Financial Post
for May 15, 1998

To some it all seems so long ago. Many can't remember 1972-5 because they hadn't been born yet. To those of us who got politically active in that era, it's like yesterday.

On August 31, 1972 the NDP, the "socialist hordes at the gate" as W.A.C. Bennett called them, smashed a 20 year Socred reign with less than 40% of the popular vote. Something had to be done to prevent that vote splitting ever happening again. And it was.

By 1975, after much tooing and froing the "right" had coalesced behind a revived Social Credit Party which under Bill Bennett had publicly and privately courted, successfully, prominent Tories and Liberals. It worked in the 1975 election and continued working until 1991 after Bill Vander Zalm had destroyed the party.

The Socreds appealed to voters' hearty dislike of Ottawa and any party which might play footsy with them. This deep-seated prejudice goes back forever. Even newcomers - especially would you believe Ontarians - quickly jump into the bunker with all the zeal of the recently converted. This presents a strong wall of resistance for B.C. Liberals and had it not been for then leader Gordon Wilson breaking the provincial wing away in 1990, they would still be the fringe party they had been since 1952.

What happened to the Wilson led Liberals in the 1991 election was a miracle. The Social Credit Party, demolished under Bill Vander Zalm, utterly collapsed. Hesitantly, the non left filled the vacuum with Liberals who became the Official Opposition. Then Gordon Wilson was cast aside by the Liberals in September 1993 and replaced by Gordon Campbell. The federal Liberals promptly re-asserted themselves and must be reckoned with.

But shouldn't it still be a walkover when the next election is called? The Clark government of 1998 is even more unpopular than the Barrett bunch in 1975. The public doesn't just dislike Clark's ideology but worse, the economy is in the tank and projections going into a 1999 or 2000 vote are terrible.

So, why this column? Surely it's a no-brainer! Campbell in a walk.

Not necessarily. Clark could still pull it off. And here's how.

The B.C. Reform Party has utterly disintegrated - except in the polls. Led by an oil man who virtually lives in Alberta only coming home long enough to alienate more people, slagged in the media and laughed at by other parties, Reform stays, amazingly, at 15-20% in the polls. This support is concentrated in the interior and the north where, in 1996, it split the vote to permit Glen Clark to win with 3% less of the popular vote than Campbell had.
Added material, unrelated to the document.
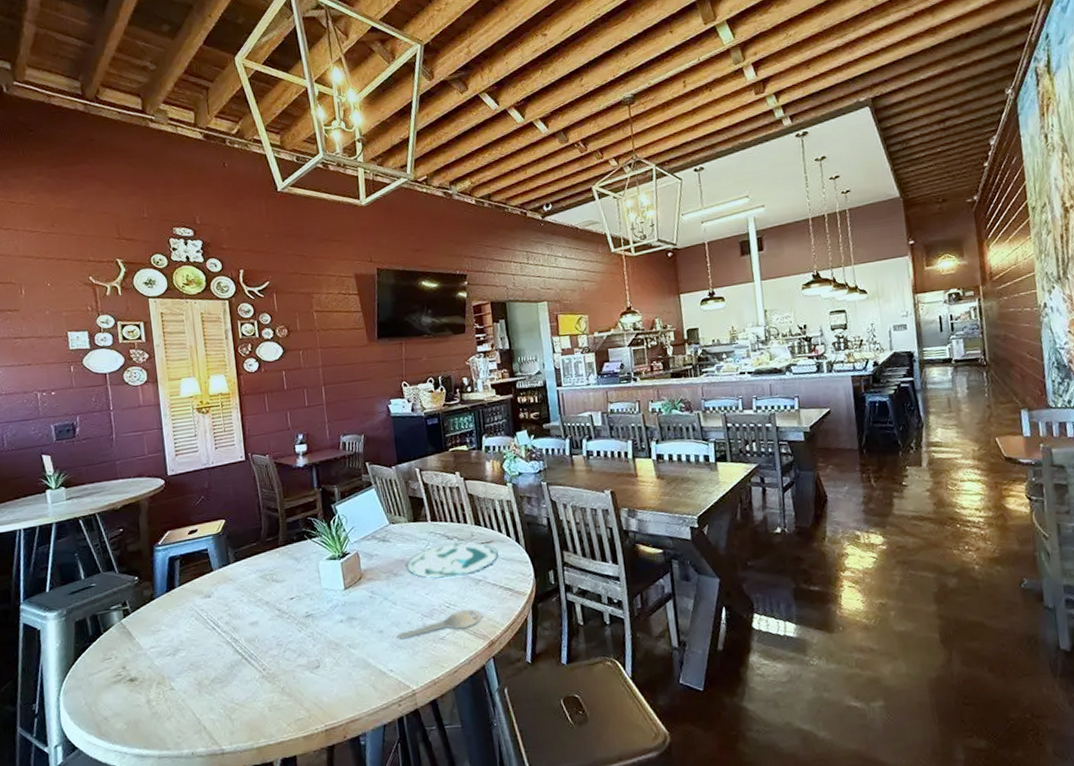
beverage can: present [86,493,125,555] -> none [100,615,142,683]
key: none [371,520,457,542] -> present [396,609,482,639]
These folks used to be Socreds. They hate the NDP but despise the Liberals seeing them as in the nest mates of the federal Liberals. They won't likely win any seats in the next election but, given the right circumstances, they could deprive the Liberals of power.

The B.C. Liberals can't just shuck their image. Three weeks ago, to the horror of her colleagues, the Liberal critic on Women's issues, in agreeing with the Minister that the Charter of Rights was indeed a wondrous document, pointed her finger at the government and reminded them that (italics) it was a Liberal government which bestowed this blessing. I was in the House at the time and NDP Intergovernmental Affairs Minister Andrew Petter sent me a note saying "see, they're not Chretien Liberals, they're Trudeau Liberals!" Ouch!

Then there was the Commons vote on the Hepatitis "C" issue and Canadians across the country were horrified to see their Liberal MPs toadying the Chretien line - a glorious opportunity for Gordon Campbell to lay the wood to the Federal Liberals and establish the independence of his party. Not a peep. Not a word out of any of them. For the rule is, don't alienate the backroom boys who raise your money for you. And - here is where you can act surprised - the lads that raise the money for Mr Campbell also raise it for Mr Chretien.

If things stay as they are, Campbell will win.

But what if they don't stay the same. What if Reform gets a new leader - Bill Vander Zalm's name comes up and with the far right the name's still magic - and Glen Clark dons his Captain B.C. cape and escalates whatever Ottawa outrage is current? A decent NDP diversion plus 20% for Reform and, for all the catastrophe the NDP has been, they could win.